Ce qui est terrible, c'est que tu ne connaîtras pas la condamnation finale de Duch [l'ancien directeur de S-21, condamné en première instance par le tribunal des Khmers rouges mais dont le jugement en appel n'a toujours pas été rendu]. Cette justice-là ne te mérite pas. Elle traîne, elle soigne les bourreaux mais elle oublie les victimes. Tu as pourtant toujours servi la justice. La seule chose qui t'importait était de témoigner. Tu n'étais pas partie civile contre Duch car rien, à tes yeux, n'aurait jamais pu réparer le mal qui avait été fait. Et tu ignorais le sentiment de vengeance. Tu voulais raconter. Tu maîtrisais parfaitement l'idéologie de S-21, tu avais une analyse sur la situation extrême que tu avais vécue.
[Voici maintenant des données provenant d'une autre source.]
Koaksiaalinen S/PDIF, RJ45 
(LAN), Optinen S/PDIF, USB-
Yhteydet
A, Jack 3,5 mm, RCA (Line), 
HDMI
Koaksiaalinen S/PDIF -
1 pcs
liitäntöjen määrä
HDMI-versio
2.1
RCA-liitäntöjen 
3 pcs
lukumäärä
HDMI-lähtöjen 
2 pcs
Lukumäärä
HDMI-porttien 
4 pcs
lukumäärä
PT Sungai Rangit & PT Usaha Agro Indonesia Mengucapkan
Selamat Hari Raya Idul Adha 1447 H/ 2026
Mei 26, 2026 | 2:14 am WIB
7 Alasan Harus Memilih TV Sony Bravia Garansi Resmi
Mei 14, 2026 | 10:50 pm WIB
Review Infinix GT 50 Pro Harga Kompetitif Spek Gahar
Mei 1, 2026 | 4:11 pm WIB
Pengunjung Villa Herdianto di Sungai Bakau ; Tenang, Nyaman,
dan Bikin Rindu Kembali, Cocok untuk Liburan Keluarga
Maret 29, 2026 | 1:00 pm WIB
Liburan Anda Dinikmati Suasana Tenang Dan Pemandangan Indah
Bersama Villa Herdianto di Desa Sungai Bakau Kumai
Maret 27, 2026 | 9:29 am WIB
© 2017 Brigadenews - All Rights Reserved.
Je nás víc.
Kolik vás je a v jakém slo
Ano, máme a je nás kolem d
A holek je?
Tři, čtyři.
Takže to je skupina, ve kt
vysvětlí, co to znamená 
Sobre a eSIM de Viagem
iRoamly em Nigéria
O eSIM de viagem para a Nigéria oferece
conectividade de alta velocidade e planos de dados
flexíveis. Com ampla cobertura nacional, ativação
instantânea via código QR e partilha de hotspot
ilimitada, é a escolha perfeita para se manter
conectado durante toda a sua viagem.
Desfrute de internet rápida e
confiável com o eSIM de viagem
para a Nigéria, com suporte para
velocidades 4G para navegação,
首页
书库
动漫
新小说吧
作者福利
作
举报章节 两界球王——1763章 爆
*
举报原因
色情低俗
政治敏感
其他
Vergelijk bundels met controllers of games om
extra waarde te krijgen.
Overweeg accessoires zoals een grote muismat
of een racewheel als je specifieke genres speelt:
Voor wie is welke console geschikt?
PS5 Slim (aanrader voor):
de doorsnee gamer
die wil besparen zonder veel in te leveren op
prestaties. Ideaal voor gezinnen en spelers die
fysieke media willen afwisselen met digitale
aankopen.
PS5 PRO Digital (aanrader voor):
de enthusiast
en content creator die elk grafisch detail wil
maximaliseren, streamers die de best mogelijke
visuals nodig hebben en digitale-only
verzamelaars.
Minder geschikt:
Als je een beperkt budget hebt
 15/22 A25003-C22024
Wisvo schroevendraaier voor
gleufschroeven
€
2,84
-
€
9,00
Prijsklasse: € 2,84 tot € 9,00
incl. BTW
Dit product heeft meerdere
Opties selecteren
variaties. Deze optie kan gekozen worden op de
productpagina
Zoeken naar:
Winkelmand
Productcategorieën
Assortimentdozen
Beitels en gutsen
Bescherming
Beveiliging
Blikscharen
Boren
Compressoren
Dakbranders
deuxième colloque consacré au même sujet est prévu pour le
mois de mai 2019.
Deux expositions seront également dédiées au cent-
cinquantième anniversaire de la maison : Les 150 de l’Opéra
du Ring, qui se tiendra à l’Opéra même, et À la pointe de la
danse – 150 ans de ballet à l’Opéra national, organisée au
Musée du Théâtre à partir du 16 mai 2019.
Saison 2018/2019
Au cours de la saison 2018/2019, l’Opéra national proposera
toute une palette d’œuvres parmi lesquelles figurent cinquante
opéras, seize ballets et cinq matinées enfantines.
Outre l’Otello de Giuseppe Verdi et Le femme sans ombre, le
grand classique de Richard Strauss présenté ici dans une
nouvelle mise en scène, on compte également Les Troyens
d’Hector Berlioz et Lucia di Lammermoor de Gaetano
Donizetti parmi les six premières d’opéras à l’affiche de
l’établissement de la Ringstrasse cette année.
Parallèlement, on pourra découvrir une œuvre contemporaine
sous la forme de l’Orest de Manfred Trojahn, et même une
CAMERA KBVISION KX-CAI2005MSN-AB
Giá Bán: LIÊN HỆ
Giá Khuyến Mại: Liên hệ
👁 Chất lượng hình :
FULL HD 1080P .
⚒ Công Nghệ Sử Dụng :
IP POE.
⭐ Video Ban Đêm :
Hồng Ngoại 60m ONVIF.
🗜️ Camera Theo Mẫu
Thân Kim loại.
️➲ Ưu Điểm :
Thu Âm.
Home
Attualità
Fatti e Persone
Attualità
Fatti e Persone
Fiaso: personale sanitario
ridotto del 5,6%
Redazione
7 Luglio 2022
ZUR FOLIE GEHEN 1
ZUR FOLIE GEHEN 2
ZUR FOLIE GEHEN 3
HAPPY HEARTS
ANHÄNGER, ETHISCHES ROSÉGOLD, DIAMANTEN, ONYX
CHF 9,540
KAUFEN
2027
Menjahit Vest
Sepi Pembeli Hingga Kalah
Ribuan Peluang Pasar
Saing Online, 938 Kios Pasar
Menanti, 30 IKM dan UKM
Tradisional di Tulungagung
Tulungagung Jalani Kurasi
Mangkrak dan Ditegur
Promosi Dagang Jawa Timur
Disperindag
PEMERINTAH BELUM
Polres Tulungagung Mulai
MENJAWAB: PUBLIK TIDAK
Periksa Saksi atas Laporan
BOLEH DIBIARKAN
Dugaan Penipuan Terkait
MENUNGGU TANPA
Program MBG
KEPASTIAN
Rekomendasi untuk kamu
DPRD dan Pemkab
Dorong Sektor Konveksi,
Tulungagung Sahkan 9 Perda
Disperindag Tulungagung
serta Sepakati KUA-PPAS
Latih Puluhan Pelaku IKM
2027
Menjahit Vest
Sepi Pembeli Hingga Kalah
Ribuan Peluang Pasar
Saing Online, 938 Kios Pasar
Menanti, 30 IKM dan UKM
Il te fallait témoigner et témoigner encore pour rétablir la vérité ; tu étais convaincu que cela suffirait à les condamner. 
Nath, tu incarnais pour nous tous le mot dignité.
Ton témoignage va au-delà du drame cambodgien, il appartient à l'histoire de l'humanité. Sa portée est universelle. Elle pose une question centrale sur l'homme et ses responsabilités.
Aujourd'hui, nous voilà orphelins de ta sagesse.
 Mais tu es parti en laissant des empreintes profondes : des œuvres, des paroles, des conseils, des souvenirs.
Et tu visites nos rêves. Ton esprit nous accompagne. Nous ne t'oublierons jamais.
 Mais nous ne sommes pas seuls. Des milliers d'âmes t'attendent, dont tu as défendu la mémoire toute ta vie.
Le temps est venu pour elles aussi de te rendre les honneurs.